2008年7月4日に,地上デジタル放送と無料のBSデジタル放送のコピー制御方式が「ダビング10」に移行した。これ以外に,東経110度CS放送「e2 by スカパー!」の有料チャンネルのうち3チャンネルが,同日にダビング10に移行した。

 東経110度CS放送でチャンネルを運営する番組供給事業者は,放送番組のコピー制御方式をダビング10に変更するか,コピーワンスのままにするかを自ら決めることができる。ダビング10に移行した3チャンネルのうちの一つである「テレ朝チャンネル」を運営するテレビ朝日は,「視聴者の利便性を考慮し,東経110度CS放送のチャンネルも地上デジタル放送とBSデジタル放送のチャンネルと同様の対応を行うことにした」という。テレビ朝日は地上デジタル放送のチャンネルを自ら運営するほか,グループ会社のビーエス朝日(BS朝日)を通じてBSデジタル放送のチャンネルを保有している。これらの2チャンネルは2008年7月4日にダビング10の放送を開始した。同社はこれに合わせて,テレ朝チャンネルのコピー制御方式も変更することに決めた。

 テレビ朝日などがダビング10の放送を開始した一方で,東経110度CS放送で有料チャンネルを運営する番組供給事業者の大半はコピーワンス放送の継続を選択した。ある番組供給事業者の関係者は,コピーワンスを継続する理由として,権利者団体への配慮を挙げる。ダビング10については,情報通信審議会情報通信政策部会の「デジタル・コンテンツの流通の促進等に関する検討委員会」で議論され,地上デジタル放送などの無料デジタル放送のコピーワンスに代替するものという位置付けだった。東経110度CS放送で3チャンネルを運営するフジテレビジョンの関係者は,「情通審では,有料チャンネルにおけるダビング10の採用に関する議論は行われなかった」と指摘する。2008年6月19日の検討委員会の第40回会合で,無料デジタル放送へのダビング10の導入については関係者の合意が形成されたものの,有料放送へのダビング10の導入については改めて権利者団体と話し合う必要がある――。フジテレビの関係者は,このように判断している。

 別の番組供給事業者は,権利者との交渉以外にもダビング10を導入するためのハードルがあると指摘する。その一つは,有料チャンネル間のコピー制御方式の整合性の問題である。CSデジタル放送のうち東経124・128度CS放送「スカイパーフェクTV!」ではこれまで,有料チャンネルは原則的にコピーワンス放送で提供されており,コピー制御方式をダビング10が可能なように仕様を拡大する予定はない。しかも有料チャンネルを運営する放送事業者には,東経124・128度CS放送と東経110度CS放送,ケーブルテレビ(CATV)など複数の伝送路で同じ番組を提供しているところが多い。

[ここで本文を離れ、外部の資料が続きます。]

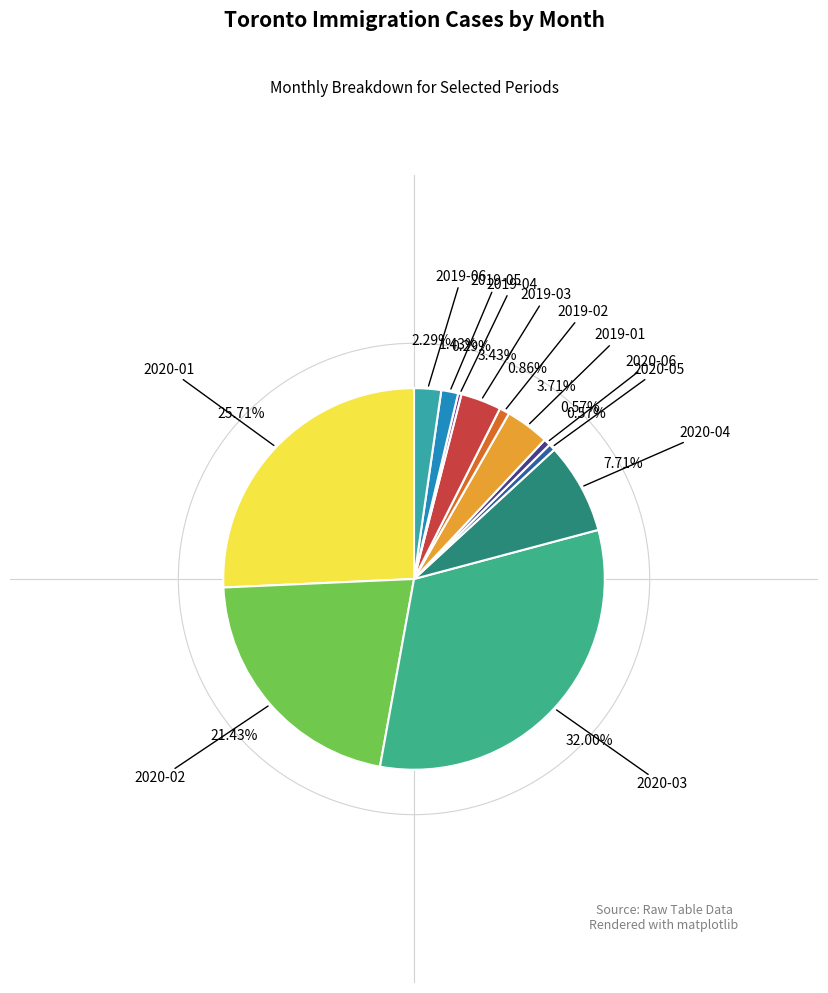

Combined, what portion of the pie is 2019-05 and 2019-06?

3.7%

 このため同じチャンネルでも東経110度CS放送ではダビング10,東経124・128度CS放送などではコピーワンスという状態が起きてしまう。東経110度CS放送の番組供給事業者からは,「同じ番組なのにプラットフォームによってコピー制御方式が異なると,視聴者の混乱を招く可能性がある」(TBSの関係者)という声が上がっている。

将来的な移行を視野に入れる事業者も

 このように大半の番組供給事業者は,コピーワンスを継続する姿勢をみせる。ただし,将来的なダビング10への移行を視野に入れる番組供給事業者は少なからず存在する。例えばフジテレビの関係者は,「東経110度CS放送の視聴者から『ダビング10にしてほしい』という要望が出るのであれば,権利者団体との交渉を開始したい」としている。ただし,いたずらにダビング10への移行を主張すると,コピー制御方式の緩和に神経をとがらせる権利者団体との関係が悪化する恐れがあるため,「権利者の意向をくんで交渉を進めたい」という。交渉を開始するタイミングについては,「ダビング10に対する世論の動向を見て判断する」としている。